#### [PROBLEM TO WORK ON]
Retype the following records exactly and exclude the pictures.

DATA SECTION Start Marker

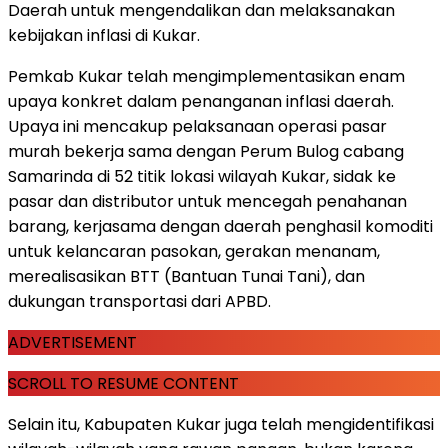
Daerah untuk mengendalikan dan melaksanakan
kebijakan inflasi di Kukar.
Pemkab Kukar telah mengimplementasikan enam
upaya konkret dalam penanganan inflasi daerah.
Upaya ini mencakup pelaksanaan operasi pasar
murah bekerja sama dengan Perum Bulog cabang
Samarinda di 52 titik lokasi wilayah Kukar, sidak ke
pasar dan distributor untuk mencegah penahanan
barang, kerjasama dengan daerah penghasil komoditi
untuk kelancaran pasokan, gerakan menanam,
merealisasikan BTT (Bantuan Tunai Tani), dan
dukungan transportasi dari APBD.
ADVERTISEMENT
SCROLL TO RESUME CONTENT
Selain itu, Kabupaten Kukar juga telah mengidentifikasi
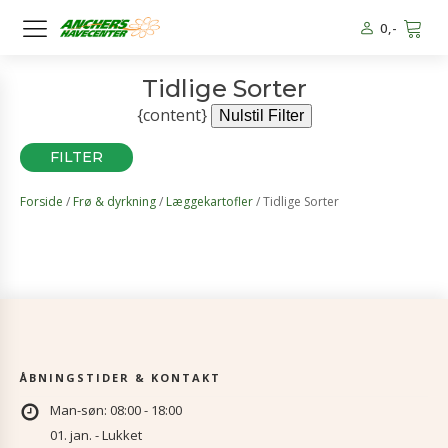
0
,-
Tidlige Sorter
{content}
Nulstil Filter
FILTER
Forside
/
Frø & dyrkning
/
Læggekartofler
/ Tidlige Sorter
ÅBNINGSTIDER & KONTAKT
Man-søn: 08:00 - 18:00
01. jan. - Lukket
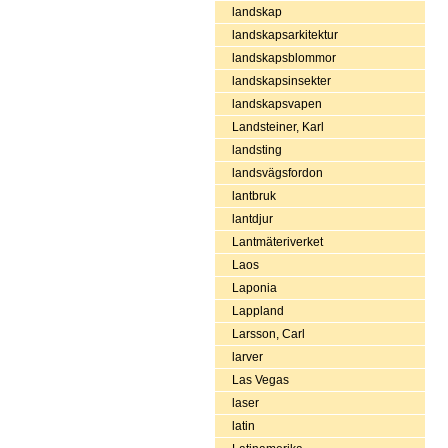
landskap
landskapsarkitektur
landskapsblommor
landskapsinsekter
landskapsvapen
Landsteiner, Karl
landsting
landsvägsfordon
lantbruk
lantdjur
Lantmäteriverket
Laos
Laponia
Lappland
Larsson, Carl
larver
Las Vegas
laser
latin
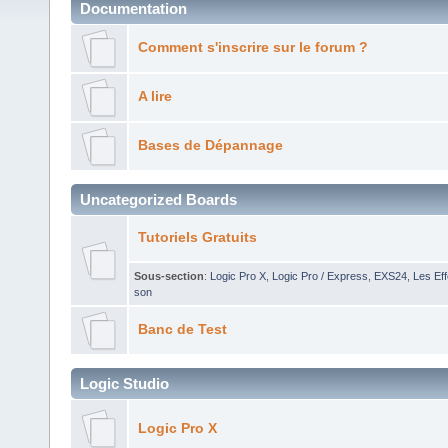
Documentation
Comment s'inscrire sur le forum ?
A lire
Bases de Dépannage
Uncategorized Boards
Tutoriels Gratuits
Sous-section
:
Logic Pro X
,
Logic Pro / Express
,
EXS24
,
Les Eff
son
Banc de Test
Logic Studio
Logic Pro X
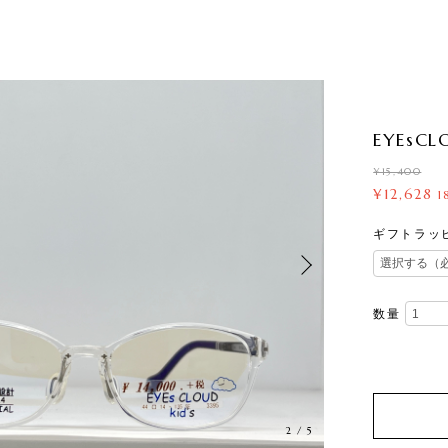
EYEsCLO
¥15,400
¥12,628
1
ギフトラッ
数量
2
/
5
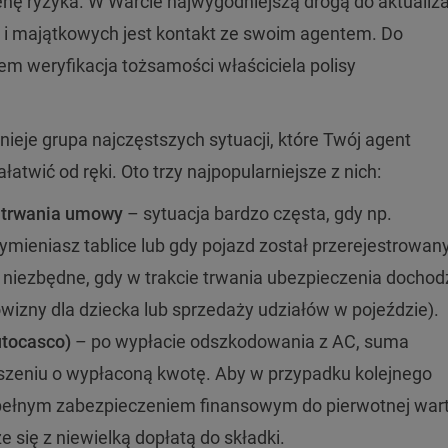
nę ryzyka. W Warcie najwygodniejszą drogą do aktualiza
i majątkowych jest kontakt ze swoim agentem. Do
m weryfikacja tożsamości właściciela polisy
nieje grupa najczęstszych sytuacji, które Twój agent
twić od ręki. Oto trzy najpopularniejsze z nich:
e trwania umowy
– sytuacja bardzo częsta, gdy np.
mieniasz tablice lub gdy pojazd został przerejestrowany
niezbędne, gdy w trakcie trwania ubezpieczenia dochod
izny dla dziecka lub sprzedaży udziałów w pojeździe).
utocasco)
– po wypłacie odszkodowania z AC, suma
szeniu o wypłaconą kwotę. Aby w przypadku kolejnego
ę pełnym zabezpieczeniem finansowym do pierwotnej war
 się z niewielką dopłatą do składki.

DATA SECTION End Marker

#### [TASK RESULT]
Daerah untuk mengendalikan dan melaksanakan
kebijakan inflasi di Kukar.
Pemkab Kukar telah mengimplementasikan enam
upaya konkret dalam penanganan inflasi daerah.
Upaya ini mencakup pelaksanaan operasi pasar
murah bekerja sama dengan Perum Bulog cabang
Samarinda di 52 titik lokasi wilayah Kukar, sidak ke
pasar dan distributor untuk mencegah penahanan
barang, kerjasama dengan daerah penghasil komoditi
untuk kelancaran pasokan, gerakan menanam,
merealisasikan BTT (Bantuan Tunai Tani), dan
dukungan transportasi dari APBD.
ADVERTISEMENT
SCROLL TO RESUME CONTENT
Selain itu, Kabupaten Kukar juga telah mengidentifikasi
0
,-
Tidlige Sorter
{content}
Nulstil Filter
FILTER
Forside
/
Frø & dyrkning
/
Læggekartofler
/ Tidlige Sorter
ÅBNINGSTIDER & KONTAKT
Man-søn: 08:00 - 18:00
01. jan. - Lukket
landskap
landskapsarkitektur
landskapsblommor
landskapsinsekter
landskapsvapen
Landsteiner, Karl
landsting
landsvägsfordon
lantbruk
lantdjur
Lantmäteriverket
Laos
Laponia
Lappland
Larsson, Carl
larver
Las Vegas
laser
latin
Documentation
Comment s'inscrire sur le forum ?
A lire
Bases de Dépannage
Uncategorized Boards
Tutoriels Gratuits
Sous-section
:
Logic Pro X
,
Logic Pro / Express
,
EXS24
,
Les Eff
son
Banc de Test
Logic Studio
Logic Pro X
EYEsCLO
¥15,400
¥12,628
1
ギフトラッ
数量
2
/
5
nę ryzyka. W Warcie najwygodniejszą drogą do aktualiza
i majątkowych jest kontakt ze swoim agentem. Do
m weryfikacja tożsamości właściciela polisy
nieje grupa najczęstszych sytuacji, które Twój agent
twić od ręki. Oto trzy najpopularniejsze z nich:
e trwania umowy
– sytuacja bardzo częsta, gdy np.
mieniasz tablice lub gdy pojazd został przerejestrowany
niezbędne, gdy w trakcie trwania ubezpieczenia dochod
izny dla dziecka lub sprzedaży udziałów w pojeździe).
utocasco)
– po wypłacie odszkodowania z AC, suma
szeniu o wypłaconą kwotę. Aby w przypadku kolejnego
ę pełnym zabezpieczeniem finansowym do pierwotnej war
 się z niewielką dopłatą do składki.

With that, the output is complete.